The accepted solution (using strings / unzip ) didn't work very well for me on Linux Mint 19.3. The following seems to work pretty well for most doc/docx/rtf/xls files as well as their LibreOffice counterparts. Some of these might work on Windows via cygwin/git bash but I have not tested; if the packages I mention are not available in cygwin/git bash, then I would look for python/perl scripts that do the same conversion and substitute with those instead.
- Install prerequisites:
sudo apt install git pandoc catdoc odt2txt
.
- Note that catdoc and odt2txt include multiple tools for handling doc/xls/ppt/odt/ods/odp formats not just the ones in the package name. Likewise, pandoc handles all of the newer zipped 'x' formats.
- I wanted my attributes to apply as Global (e.g. User-scoped) rather than per-project as done in the other answers. To create User-scoped git attributes file, use
mkdir ~/.config/git/ && touch ~/.config/git/attributes
(on Windows this should be mkdir "%USERPROFILE%\.config\git" && echo "" > "%USERPROFILE%\.config\git\attributes"
)
- Setup git attributes file (either the user-scoped file mentioned in the previous step or the project-scoped file
${projectDir}/.git/info/attributes
as desired):
# handle windows *.reg files (utf-16 which git doesn't normally like)
*.reg diff=utf16
# handle misc common document formats
*.pdf diff=pdf
*.rtf diff=catdoc
# handle libre/open document formats
*.ods diff=ods2txt
*.odp diff=odp2txt
*.odt diff=odt2txt
# handle older common ms document formats
# note: ppt did not work for me
*.doc diff=catdoc
*.ppt diff=catppt
*.xls diff=xls2csv
# handle newer zipped ms document formats
# note: pptx and xlsx did not work for me
*.docx diff=pandoc
*.pptx diff=pandoc
*.xlsx diff=pandoc
- Create .gitconfig definitions (either in the user-scoped
~/.gitconfig
or in the project-scoped ${projectDir}/.git/config
). Much of this is based on this article but altered based on my own testing.
[core]
autocrlf = false
[diff]
guitool = kdiff3
[diff "odp2txt"]
textconv = odp2txt
binary = true
[diff "odt2txt"]
textconv = odt2txt
binary = true
[diff "ods2txt"]
textconv = ods2txt
binary = true
[diff "catdoc"]
textconv = catdoc
binary = true
# note catppt did not work for me
[diff "catppt"]
textconv = catppt
binary = true
[diff "xls2csv"]
textconv = xls2csv
binary = true
[diff "xlsx2csv"]
textconv = xlsx2csv
binary = true
[diff "pandoc"]
textconv=pandoc --to=markdown
prompt = false
[diff "pdf2txt"]
textconv=pdf2txt
binary = true
[diff "utf16"]
textconv = iconv -c -f UTF-16LE -t ASCII
I was never able to successfully get diffs working for xlsx, ppt, or pptx even after downloading the latest version of pandoc from their github page. The docx conversion worked fine even with the super old version that is in the Mint/Ubuntu/Debian repos (v1.19.2.4 from 2016). For the xlsx/pptx samples I was using, I always got either "Invalid UTF-8 stream fatal" (old version) or "UTF-8 decoding error" (new version).

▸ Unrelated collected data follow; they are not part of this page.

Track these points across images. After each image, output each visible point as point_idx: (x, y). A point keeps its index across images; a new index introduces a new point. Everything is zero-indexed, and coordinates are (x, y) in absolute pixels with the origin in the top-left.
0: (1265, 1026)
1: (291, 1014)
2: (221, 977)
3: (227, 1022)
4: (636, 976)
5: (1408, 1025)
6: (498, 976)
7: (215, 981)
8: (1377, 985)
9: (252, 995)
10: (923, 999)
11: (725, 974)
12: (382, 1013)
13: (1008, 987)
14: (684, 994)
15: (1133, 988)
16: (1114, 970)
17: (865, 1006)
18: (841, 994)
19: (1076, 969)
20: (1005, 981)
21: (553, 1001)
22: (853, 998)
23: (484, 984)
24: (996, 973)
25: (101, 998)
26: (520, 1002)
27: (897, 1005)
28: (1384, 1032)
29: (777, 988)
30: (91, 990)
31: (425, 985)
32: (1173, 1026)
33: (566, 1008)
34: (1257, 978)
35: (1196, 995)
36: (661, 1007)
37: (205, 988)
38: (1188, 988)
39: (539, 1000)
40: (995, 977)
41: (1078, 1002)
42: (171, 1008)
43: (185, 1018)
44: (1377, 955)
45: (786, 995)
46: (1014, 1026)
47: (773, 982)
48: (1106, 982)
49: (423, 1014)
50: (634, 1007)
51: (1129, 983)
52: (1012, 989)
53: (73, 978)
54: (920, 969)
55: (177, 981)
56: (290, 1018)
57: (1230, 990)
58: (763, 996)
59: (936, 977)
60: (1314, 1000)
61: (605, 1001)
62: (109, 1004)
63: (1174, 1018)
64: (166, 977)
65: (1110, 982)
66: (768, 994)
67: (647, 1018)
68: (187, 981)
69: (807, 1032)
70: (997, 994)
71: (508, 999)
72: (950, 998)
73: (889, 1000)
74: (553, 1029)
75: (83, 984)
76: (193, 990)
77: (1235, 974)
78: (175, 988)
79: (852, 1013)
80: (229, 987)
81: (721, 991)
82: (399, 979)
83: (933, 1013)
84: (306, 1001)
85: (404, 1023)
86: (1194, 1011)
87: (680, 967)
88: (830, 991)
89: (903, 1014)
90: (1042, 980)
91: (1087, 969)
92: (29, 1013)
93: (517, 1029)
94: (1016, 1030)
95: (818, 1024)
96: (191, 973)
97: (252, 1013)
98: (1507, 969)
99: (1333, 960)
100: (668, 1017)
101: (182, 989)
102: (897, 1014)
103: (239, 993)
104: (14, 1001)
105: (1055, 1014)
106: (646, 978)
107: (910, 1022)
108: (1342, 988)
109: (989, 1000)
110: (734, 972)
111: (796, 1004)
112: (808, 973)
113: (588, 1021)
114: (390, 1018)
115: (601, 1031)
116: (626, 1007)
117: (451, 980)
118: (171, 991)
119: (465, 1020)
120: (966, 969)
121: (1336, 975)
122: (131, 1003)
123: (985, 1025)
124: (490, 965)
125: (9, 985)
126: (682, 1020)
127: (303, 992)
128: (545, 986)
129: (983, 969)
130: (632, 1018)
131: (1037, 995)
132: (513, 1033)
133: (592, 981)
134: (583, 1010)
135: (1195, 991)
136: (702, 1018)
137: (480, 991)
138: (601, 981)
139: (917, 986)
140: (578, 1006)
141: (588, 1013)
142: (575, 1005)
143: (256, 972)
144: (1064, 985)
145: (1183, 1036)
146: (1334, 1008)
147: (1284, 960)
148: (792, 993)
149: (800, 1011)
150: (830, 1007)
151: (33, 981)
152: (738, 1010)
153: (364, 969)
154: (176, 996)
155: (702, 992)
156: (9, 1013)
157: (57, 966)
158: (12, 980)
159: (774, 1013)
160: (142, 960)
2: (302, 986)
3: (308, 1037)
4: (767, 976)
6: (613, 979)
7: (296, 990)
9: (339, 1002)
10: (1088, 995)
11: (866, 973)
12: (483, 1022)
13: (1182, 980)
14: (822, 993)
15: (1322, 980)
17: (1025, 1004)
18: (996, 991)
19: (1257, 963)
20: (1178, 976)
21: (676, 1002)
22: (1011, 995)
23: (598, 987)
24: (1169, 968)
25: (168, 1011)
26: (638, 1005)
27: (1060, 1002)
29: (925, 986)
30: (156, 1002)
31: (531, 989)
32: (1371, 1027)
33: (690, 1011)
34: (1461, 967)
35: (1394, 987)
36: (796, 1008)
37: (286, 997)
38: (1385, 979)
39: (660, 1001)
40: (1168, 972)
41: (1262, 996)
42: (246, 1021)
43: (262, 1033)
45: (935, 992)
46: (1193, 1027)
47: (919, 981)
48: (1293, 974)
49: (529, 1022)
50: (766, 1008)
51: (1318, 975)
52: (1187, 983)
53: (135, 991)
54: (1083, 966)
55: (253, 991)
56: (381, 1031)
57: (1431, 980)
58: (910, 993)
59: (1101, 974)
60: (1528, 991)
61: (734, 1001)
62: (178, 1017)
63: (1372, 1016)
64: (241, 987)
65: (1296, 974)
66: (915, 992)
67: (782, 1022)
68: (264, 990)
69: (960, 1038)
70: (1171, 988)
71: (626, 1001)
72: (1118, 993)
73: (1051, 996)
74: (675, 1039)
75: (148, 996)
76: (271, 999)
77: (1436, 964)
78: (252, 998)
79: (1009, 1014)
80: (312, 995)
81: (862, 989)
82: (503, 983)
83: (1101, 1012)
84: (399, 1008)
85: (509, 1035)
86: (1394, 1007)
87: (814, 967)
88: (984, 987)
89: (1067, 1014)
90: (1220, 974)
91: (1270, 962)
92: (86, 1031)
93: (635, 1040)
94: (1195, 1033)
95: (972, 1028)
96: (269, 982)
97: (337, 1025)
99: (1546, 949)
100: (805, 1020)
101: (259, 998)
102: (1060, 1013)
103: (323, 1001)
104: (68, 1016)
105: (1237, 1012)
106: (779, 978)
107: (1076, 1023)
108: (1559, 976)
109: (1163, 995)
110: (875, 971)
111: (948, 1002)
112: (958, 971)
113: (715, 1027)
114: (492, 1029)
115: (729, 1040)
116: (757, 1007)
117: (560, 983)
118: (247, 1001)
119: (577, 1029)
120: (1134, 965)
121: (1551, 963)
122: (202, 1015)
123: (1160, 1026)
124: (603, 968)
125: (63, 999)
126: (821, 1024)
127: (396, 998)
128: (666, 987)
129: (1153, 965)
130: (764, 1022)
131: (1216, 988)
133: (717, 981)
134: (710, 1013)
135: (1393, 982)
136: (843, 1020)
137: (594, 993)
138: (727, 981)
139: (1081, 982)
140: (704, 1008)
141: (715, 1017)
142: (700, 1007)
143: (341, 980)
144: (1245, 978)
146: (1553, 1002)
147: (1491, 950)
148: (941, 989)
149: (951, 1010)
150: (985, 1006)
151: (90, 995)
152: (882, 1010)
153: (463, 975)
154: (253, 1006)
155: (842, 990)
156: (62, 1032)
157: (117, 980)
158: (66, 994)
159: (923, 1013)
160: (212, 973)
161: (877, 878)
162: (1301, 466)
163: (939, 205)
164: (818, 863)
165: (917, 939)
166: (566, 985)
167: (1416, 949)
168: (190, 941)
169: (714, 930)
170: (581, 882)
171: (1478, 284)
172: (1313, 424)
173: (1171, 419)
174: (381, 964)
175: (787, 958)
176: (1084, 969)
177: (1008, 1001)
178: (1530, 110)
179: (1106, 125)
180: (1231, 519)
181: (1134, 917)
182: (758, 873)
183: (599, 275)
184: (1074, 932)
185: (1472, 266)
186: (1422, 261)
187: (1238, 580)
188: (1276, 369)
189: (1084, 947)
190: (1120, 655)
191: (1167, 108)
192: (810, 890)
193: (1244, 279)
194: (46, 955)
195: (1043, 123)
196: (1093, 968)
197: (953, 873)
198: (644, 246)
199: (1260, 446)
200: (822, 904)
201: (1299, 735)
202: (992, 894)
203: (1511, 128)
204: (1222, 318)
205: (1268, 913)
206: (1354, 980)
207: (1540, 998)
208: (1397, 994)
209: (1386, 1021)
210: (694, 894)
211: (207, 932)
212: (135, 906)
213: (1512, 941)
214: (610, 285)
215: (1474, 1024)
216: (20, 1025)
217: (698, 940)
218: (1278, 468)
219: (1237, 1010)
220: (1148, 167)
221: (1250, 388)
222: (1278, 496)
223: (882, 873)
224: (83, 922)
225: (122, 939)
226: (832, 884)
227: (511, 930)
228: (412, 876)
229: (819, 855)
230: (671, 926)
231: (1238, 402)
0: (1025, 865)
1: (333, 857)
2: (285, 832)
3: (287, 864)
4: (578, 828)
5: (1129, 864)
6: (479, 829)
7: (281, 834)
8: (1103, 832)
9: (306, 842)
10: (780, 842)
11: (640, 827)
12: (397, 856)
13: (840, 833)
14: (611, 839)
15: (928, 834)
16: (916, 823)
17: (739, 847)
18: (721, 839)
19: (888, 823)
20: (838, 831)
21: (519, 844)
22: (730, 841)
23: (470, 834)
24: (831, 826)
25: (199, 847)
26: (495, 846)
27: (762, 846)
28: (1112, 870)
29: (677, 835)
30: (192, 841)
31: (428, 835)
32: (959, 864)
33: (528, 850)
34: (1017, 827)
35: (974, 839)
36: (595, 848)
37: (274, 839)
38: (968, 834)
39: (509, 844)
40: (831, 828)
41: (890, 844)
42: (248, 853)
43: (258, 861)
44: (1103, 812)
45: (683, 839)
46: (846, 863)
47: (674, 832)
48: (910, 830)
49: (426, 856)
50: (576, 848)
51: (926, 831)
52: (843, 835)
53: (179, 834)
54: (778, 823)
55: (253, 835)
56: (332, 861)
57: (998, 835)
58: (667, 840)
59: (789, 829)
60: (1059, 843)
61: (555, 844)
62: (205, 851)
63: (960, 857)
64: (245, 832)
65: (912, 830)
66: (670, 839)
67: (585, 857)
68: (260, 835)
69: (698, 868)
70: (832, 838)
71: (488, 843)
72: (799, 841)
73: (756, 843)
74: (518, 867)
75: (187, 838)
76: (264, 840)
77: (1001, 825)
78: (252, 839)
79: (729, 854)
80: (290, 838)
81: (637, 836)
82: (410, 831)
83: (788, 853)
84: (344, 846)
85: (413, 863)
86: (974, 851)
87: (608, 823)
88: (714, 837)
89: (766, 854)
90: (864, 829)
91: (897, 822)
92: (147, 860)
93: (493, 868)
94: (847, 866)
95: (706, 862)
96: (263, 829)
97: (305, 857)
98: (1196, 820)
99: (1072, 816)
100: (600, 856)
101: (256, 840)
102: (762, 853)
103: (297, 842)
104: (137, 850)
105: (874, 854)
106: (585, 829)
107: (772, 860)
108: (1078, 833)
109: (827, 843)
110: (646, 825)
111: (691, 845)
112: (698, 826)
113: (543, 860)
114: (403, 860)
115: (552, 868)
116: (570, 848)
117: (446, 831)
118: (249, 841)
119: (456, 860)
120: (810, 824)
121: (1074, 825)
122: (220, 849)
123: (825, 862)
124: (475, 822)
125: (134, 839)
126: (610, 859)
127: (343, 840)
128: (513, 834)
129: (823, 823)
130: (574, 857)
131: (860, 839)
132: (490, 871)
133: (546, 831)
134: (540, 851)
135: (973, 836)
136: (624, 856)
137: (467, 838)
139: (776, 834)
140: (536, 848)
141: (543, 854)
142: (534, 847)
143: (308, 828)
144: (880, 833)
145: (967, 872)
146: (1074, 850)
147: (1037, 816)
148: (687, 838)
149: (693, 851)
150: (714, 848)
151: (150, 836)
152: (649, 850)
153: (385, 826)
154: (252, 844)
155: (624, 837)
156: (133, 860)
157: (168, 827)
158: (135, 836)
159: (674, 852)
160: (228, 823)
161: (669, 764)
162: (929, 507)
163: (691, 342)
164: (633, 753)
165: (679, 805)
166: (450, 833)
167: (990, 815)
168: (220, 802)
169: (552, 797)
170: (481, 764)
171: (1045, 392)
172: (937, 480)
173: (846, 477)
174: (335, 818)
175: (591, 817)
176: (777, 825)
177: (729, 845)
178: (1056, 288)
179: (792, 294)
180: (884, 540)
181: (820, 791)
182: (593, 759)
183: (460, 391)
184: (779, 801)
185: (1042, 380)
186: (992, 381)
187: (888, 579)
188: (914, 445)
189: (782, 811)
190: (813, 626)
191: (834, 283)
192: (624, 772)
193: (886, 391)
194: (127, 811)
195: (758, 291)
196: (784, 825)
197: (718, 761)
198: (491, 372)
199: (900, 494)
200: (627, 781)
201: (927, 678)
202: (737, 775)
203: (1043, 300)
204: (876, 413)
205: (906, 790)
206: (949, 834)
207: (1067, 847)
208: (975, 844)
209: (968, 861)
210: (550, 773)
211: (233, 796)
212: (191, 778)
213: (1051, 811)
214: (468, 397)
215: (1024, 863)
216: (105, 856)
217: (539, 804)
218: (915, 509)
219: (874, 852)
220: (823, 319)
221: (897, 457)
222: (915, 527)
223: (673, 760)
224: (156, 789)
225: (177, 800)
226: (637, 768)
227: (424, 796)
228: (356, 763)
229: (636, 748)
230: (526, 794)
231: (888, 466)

This could have been due to the sample files I was using (some samples from the web and some samples I created by converting LibreOffice documents), my system setup, the versions I was using or something else.
For completeness, after installing the newer pandoc, I was using:
$ uname -vipor
5.3.0-40-generic #32~18.04.1-Ubuntu SMP Mon Feb 3 14:05:59 UTC 2020 x86_64 x86_64 GNU/Linux
$ dpkg -l catdoc odt2txt pandoc git xlsx2csv|grep '^ii'
ii catdoc 1:0.95-4.1 amd64 text extractor for MS-Office files
ii git 1:2.17.1-1ubuntu0.5 amd64 fast, scalable, distributed revision control system
ii odt2txt 0.5-1build2 amd64 simple converter from OpenDocument Text to plain text
ii pandoc 2.9.2-1 amd64 general markup converter
ii xlsx2csv 0.20+20161027+git5785081-1 all convert xslx files to csv format
EDIT: Also tried using the package xlsx2csv
for xlsx conversion instead of pandoc and I had issues with that as well. Could be something to do with my samples but since I am not really doing anything special to create them I would consider that a coverage-gap / limitation of xlsx2csv/pandoc if so.